I’ve really just been going, and going, and going. Granted, I’ve accomplished more in these past 10 months than I ever have in the past. But, I finally realize it’s time for me to reclaim some work/school/life balance. I need to get more organized with my time, beyond entering assignment deadlines and meetings into my calendar. I also have to schedule in grocery (with lots of veggies) shopping, cooking, exercising and meditating – these things are important enough to get their own timeslots too!

In an earlier blog post, I quoted Surgeon General Dr. Regina Benjamin saying that public health professionals should “put your own face mask on yourself before helping others” (like on an airplane.) In other words, public health professionals need to take care of themselves…first. The Patient Promise, developed by two medical students at Johns Hopkins University, takes this idea a step further by promoting a partnership between healthcare providers and their patients with the aim of changing the culture of healthcare. Read more about the Patient Promise in Doctors, Practice What You Preach in the June 12th Atlantic, and look for the checklist at the end of the article.

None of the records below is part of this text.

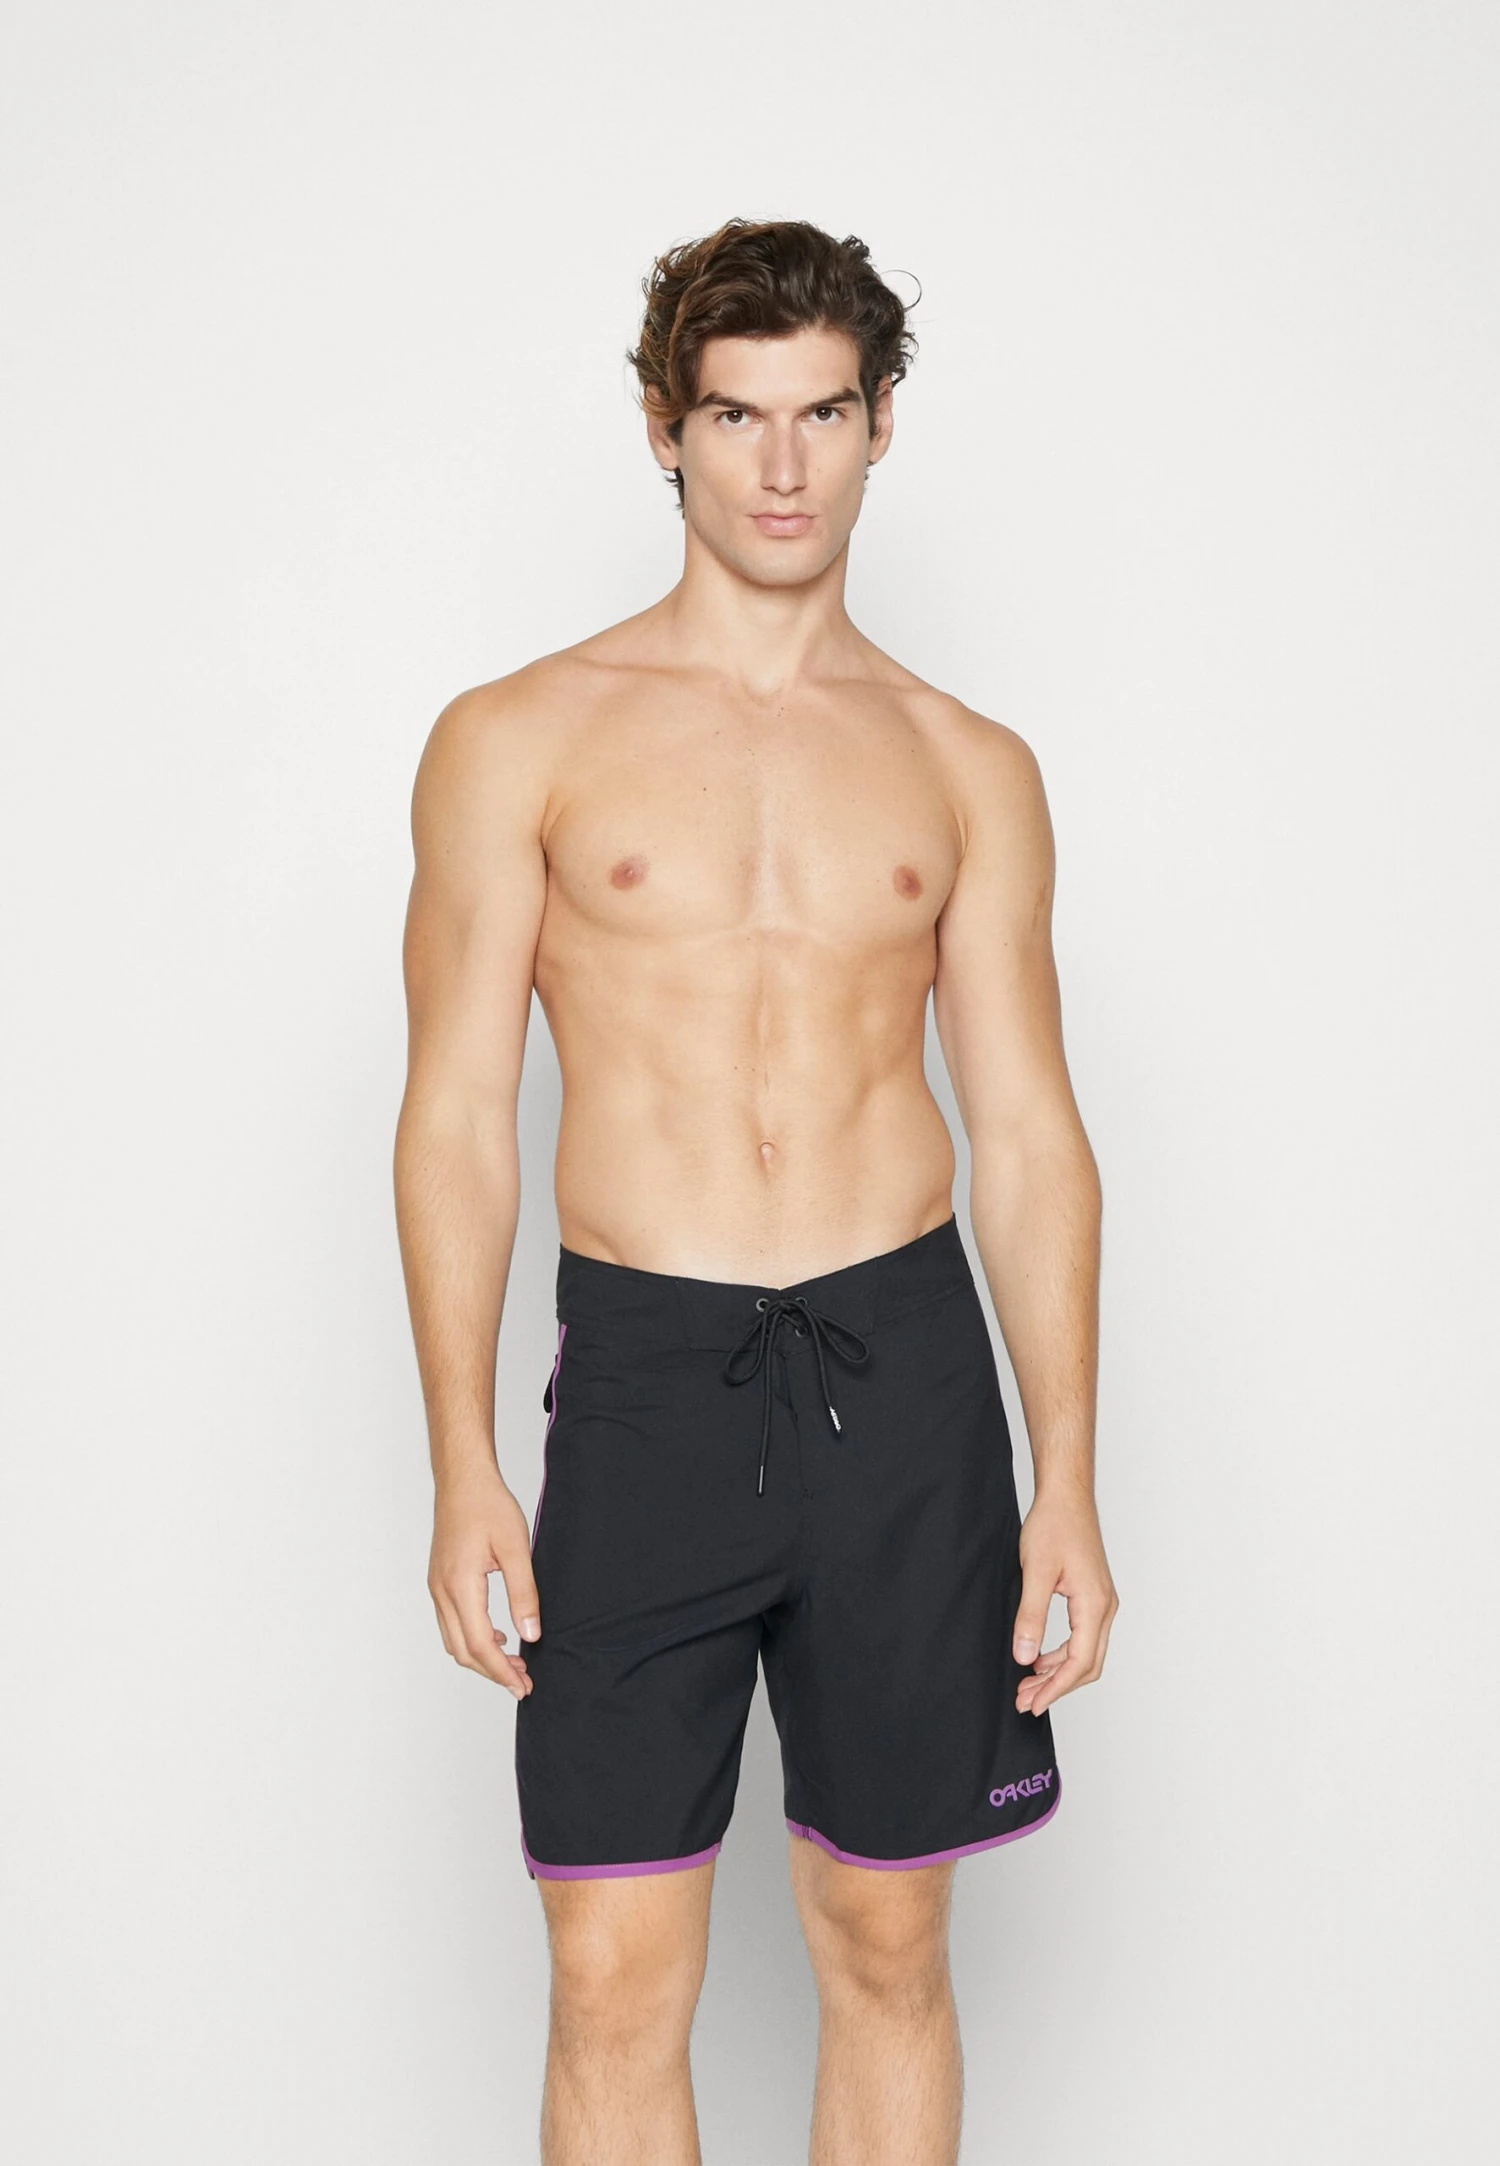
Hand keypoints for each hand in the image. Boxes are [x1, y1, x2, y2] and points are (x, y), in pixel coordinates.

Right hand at [428, 1468, 540, 1699]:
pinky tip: (498, 1634)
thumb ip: (524, 1593)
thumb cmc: (488, 1505)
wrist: (462, 1479)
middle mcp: (442, 1591)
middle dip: (492, 1672)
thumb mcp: (516, 1547)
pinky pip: (451, 1623)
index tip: (523, 1685)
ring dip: (481, 1657)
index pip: (480, 1644)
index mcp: (460, 1585)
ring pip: (453, 1640)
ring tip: (513, 1663)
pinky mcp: (439, 1581)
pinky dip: (472, 1638)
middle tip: (523, 1681)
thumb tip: (531, 1635)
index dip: (502, 1671)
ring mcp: (437, 1587)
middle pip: (462, 1651)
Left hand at [1012, 1488, 1117, 1717]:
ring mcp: (1102, 1602)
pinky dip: (1062, 1655)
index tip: (1032, 1704)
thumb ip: (1030, 1616)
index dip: (1055, 1689)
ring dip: (1058, 1673)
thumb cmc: (1054, 1526)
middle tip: (1025, 1700)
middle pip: (1087, 1665)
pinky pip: (1084, 1637)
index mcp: (1094, 1605)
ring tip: (1028, 1683)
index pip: (1079, 1663)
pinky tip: (1040, 1657)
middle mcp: (1105, 1608)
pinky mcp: (1093, 1596)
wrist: (1066, 1497)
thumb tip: (1025, 1656)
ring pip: (1087, 1653)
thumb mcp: (1035, 1572)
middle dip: (1056, 1687)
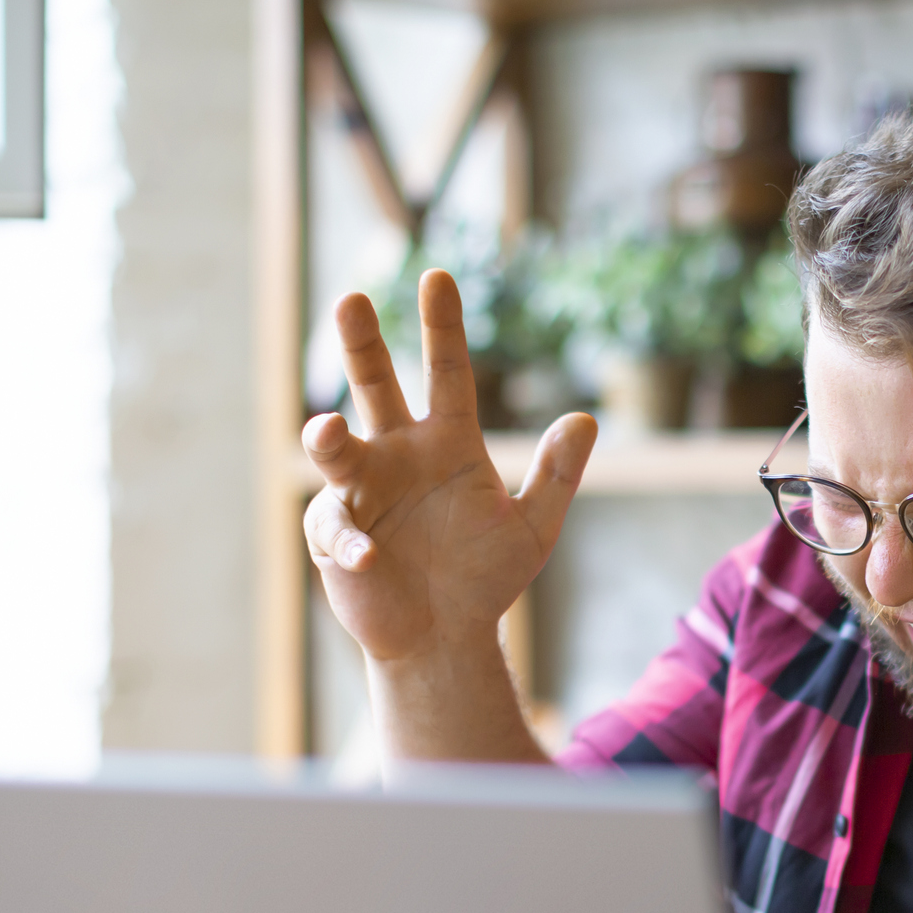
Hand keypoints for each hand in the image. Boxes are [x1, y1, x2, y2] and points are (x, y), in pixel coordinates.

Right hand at [303, 269, 595, 666]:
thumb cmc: (486, 576)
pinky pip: (337, 528)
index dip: (443, 328)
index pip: (446, 373)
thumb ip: (556, 475)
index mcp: (448, 442)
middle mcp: (399, 454)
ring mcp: (363, 491)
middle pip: (376, 387)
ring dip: (328, 438)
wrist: (446, 635)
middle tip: (351, 299)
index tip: (437, 277)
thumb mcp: (533, 528)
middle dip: (362, 345)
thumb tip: (585, 419)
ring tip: (327, 430)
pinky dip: (352, 541)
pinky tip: (372, 558)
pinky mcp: (336, 535)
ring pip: (336, 449)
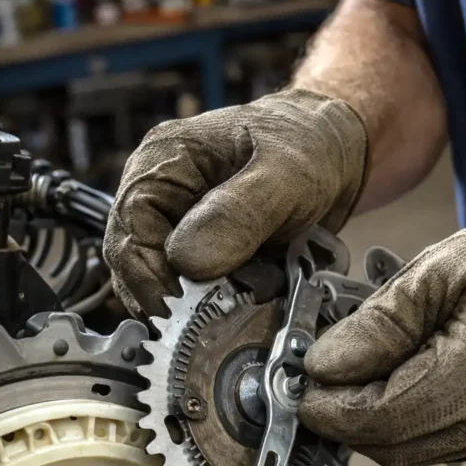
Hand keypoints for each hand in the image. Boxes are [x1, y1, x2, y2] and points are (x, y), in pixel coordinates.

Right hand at [104, 90, 366, 315]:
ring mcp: (178, 229)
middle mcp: (159, 196)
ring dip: (198, 308)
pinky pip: (194, 294)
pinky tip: (246, 306)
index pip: (128, 232)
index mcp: (162, 162)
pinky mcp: (202, 256)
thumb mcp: (286, 173)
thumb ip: (240, 213)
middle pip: (137, 266)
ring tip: (242, 306)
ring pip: (165, 286)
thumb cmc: (310, 144)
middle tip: (215, 321)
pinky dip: (217, 308)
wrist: (338, 153)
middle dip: (176, 299)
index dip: (147, 278)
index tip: (179, 312)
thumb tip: (187, 261)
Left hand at [299, 188, 465, 465]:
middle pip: (387, 445)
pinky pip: (427, 443)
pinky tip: (383, 379)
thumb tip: (321, 365)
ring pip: (403, 451)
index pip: (382, 418)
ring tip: (345, 372)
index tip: (296, 381)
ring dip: (363, 421)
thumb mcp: (440, 269)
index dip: (329, 407)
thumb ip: (379, 323)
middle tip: (310, 374)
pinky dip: (394, 421)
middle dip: (339, 416)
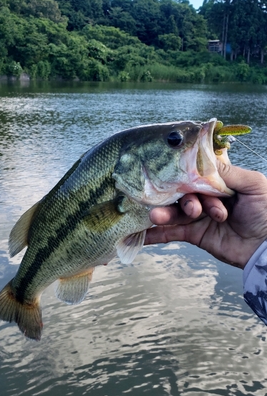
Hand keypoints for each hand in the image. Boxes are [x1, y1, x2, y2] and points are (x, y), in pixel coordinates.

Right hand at [145, 164, 266, 268]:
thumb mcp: (253, 185)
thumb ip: (227, 173)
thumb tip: (202, 160)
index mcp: (220, 181)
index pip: (197, 173)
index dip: (186, 174)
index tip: (174, 173)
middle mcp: (207, 196)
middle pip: (183, 192)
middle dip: (181, 198)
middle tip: (192, 209)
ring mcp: (199, 216)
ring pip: (176, 211)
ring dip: (164, 213)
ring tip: (156, 216)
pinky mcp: (195, 235)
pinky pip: (173, 232)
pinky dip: (157, 234)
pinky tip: (142, 234)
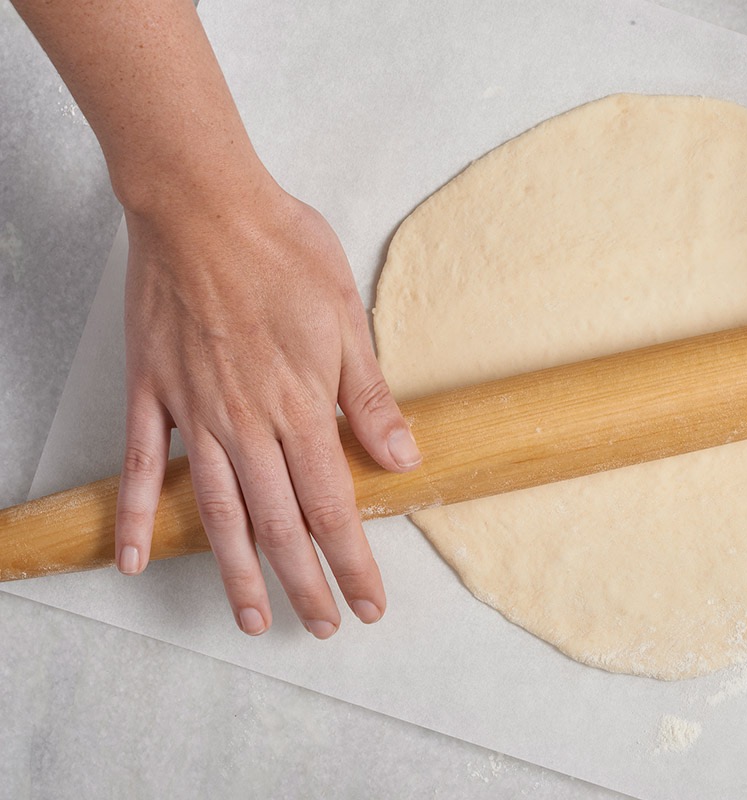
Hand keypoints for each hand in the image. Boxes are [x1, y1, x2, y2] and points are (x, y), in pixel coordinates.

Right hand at [113, 173, 420, 636]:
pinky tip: (135, 559)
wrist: (204, 204)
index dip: (353, 563)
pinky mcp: (151, 392)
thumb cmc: (282, 251)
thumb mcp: (347, 319)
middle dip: (305, 582)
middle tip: (321, 624)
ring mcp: (192, 412)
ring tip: (248, 617)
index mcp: (301, 407)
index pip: (334, 507)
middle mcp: (246, 423)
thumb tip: (404, 459)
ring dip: (235, 570)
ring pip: (216, 511)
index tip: (369, 602)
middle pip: (280, 524)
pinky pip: (136, 467)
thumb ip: (370, 398)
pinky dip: (135, 516)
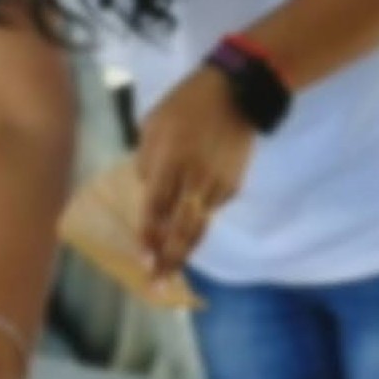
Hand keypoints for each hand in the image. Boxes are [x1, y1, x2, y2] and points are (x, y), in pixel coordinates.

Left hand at [136, 68, 257, 278]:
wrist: (236, 95)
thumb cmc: (186, 104)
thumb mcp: (153, 124)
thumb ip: (147, 160)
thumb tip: (149, 190)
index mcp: (170, 161)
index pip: (156, 209)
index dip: (148, 236)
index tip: (142, 259)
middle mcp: (194, 180)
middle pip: (181, 231)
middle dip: (169, 260)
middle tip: (158, 283)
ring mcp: (217, 187)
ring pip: (198, 227)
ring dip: (184, 251)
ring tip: (173, 269)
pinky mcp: (232, 187)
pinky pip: (210, 208)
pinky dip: (198, 217)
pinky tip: (190, 216)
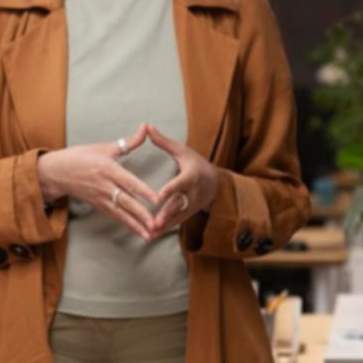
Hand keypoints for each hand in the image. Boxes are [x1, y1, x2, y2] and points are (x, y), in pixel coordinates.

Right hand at [36, 124, 158, 240]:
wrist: (55, 172)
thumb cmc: (80, 156)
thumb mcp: (104, 147)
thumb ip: (129, 142)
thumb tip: (147, 127)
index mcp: (107, 169)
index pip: (128, 181)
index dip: (143, 191)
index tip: (157, 200)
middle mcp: (104, 185)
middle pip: (126, 202)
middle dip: (141, 215)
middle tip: (155, 225)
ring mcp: (100, 198)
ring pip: (121, 213)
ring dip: (136, 225)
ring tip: (149, 236)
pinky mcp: (97, 205)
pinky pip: (115, 216)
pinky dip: (127, 224)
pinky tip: (138, 232)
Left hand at [143, 124, 218, 239]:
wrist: (216, 183)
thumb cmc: (195, 163)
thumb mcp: (182, 151)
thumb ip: (163, 142)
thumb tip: (147, 126)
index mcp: (192, 175)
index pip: (180, 183)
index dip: (170, 189)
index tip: (159, 195)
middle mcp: (193, 193)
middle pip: (180, 204)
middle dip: (167, 213)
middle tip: (154, 221)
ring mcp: (192, 206)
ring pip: (177, 217)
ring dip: (164, 226)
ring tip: (150, 233)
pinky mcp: (188, 214)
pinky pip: (176, 223)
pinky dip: (164, 230)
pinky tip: (150, 236)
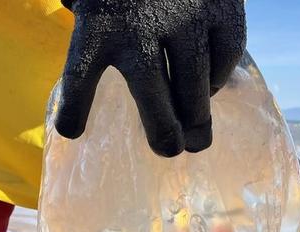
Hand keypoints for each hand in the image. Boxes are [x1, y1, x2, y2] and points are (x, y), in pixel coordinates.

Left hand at [56, 0, 245, 156]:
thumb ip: (90, 12)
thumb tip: (89, 40)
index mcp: (99, 21)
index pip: (80, 75)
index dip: (76, 108)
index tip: (74, 131)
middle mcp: (141, 26)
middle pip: (152, 99)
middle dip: (161, 132)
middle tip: (169, 150)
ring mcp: (185, 18)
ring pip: (194, 86)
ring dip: (197, 118)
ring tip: (198, 140)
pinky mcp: (221, 8)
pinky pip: (225, 56)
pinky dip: (219, 77)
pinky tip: (212, 88)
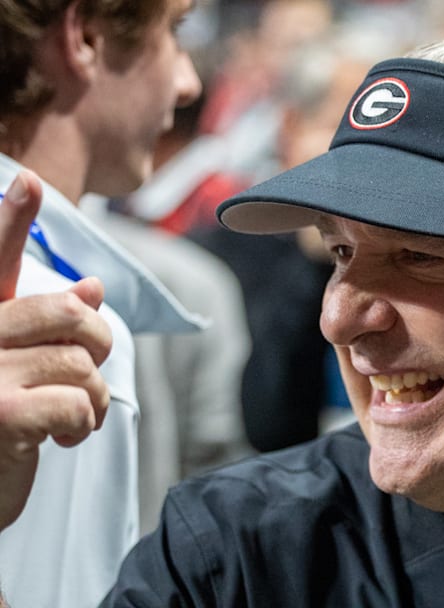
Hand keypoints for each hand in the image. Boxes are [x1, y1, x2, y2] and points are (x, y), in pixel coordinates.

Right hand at [0, 170, 112, 530]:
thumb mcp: (20, 370)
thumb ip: (46, 327)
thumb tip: (92, 286)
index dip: (11, 219)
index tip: (30, 181)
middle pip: (69, 312)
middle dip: (97, 346)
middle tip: (84, 377)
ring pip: (82, 362)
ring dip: (93, 397)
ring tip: (66, 417)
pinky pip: (78, 402)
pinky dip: (83, 424)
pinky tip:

My hope is that more healthcare providers will start making healthier lifestyle choices and improve their own health status, creating a ripple effect that extends to their patients. As more providers experience the struggles patients encounter in trying to maintain a healthy lifestyle, they will be better able to develop empathy. As an added bonus for the public health field, healthcare providers will also become more aware of the barriers the built environment and food environment often present, and join us in advocating for more comprehensive public health policies!